EXTRACT TO READ:

Room Acoustic EQ Auto-Correction Algorithm

An intelligent room acoustic correction system that automatically analyzes frequency response and generates optimal equalizer parameters for audio systems.

🎯 Overview

This project implements an advanced automatic EQ correction algorithm designed to optimize room acoustics for audio systems. Unlike traditional flat response approaches, our algorithm uses a tilted target curve that considers psychoacoustic principles and real-world listening preferences.

📊 Results Preview

Example of automatic EQ correction showing original response (blue), target curve (red dashed), and corrected response (green)

✨ Key Features

• Intelligent Target Curve: Tilted frequency response (e.g., 3dB slope from 20Hz to 1kHz) for more natural sound
• Advanced Preprocessing: Two methods for handling problematic frequency response data
• Configurable Smoothing: Multiple octave-based smoothing options (1/3, 1/6, 1/12)

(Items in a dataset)
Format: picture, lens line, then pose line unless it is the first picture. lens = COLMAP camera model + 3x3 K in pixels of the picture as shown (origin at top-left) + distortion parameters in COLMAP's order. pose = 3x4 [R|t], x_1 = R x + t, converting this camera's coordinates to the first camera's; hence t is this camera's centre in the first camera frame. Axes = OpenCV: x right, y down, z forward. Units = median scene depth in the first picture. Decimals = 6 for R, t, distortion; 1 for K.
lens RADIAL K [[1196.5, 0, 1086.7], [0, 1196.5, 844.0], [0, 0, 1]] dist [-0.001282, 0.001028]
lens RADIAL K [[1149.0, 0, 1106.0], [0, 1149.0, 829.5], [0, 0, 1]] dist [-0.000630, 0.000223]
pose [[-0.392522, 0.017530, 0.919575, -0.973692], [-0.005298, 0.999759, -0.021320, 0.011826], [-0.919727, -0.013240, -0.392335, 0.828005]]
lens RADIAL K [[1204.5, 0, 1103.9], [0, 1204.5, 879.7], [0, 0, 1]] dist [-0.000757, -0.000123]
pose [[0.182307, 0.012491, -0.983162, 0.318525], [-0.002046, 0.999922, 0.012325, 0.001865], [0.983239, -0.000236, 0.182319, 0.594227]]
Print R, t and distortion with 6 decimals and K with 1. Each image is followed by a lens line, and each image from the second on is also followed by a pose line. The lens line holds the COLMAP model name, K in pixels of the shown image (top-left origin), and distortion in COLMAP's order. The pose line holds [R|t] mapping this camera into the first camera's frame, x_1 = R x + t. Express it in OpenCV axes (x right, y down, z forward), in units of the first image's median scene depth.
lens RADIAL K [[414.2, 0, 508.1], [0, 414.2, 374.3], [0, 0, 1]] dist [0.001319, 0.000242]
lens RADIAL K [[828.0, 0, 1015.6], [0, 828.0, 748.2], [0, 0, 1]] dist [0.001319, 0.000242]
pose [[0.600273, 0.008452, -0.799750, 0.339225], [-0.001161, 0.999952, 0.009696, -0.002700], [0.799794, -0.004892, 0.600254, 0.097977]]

WHAT THIS EXERCISE ASKS:
**A.** According to the text on room EQ correction, what kind of target curve does the algorithm use in place of a flat response?
**B.** Summarize the text on room EQ correction in two sentences.
**C.** Pick up the text on room EQ correction after its last line and continue it.

TASK ANSWERS:
**A.** A tilted target curve that considers psychoacoustic principles and real-world listening preferences.

**B.** The text describes a system that automatically analyzes frequency response and generates equalizer parameters to optimize room acoustics for audio systems. Rather than aiming for a flat response, it uses a tilted target curve, and it offers two preprocessing methods for problematic frequency response data and several octave-based smoothing options.

**C.**
• Global Optimization: Uses simulated annealing for robust parameter optimization
• Perceptual Weighting: Logarithmic frequency weighting based on human auditory perception
• Automatic Parameter Generation: Outputs ready-to-use EQ filter parameters

🚀 Quick Start

Prerequisites

pip install numpy scipy matplotlib

Basic Usage

1. Configure your settings in the configuration section:

# Basic Configuration
DATA_FILE_PATH = 'your_frequency_response.txt'
TARGET_RANGE = [1000, 8000]           # Reference frequency range (Hz)
CORRECTION_RANGE = [20, 1000]         # Correction frequency range (Hz)
NUM_EQ_BANDS = 10                     # Number of EQ filters
TARGET_SLOPE_DB = 3.0                 # Target curve slope (dB)

# Processing Options
SMOOTHING_TYPE = '1/6'                # Options: None, '1/3', '1/6', '1/12'
PREPROCESSING_METHOD = 1              # 1: Dip flattening, 2: Logarithmic correction

2. Run the algorithm:

python run_eq_analysis52.py

3. Get your results:
   • EQ parameters printed to console
   • Frequency response plot saved as PNG
   • Ready-to-use filter settings

🔧 Algorithm Architecture

Core Components

1. Target Curve Generation

# Generate tilted target curve
log_f = np.log10(correction_freqs)
target_curve = np.interp(log_f, [log_f_20, log_f_1k], [level_at_20hz, level_at_1k])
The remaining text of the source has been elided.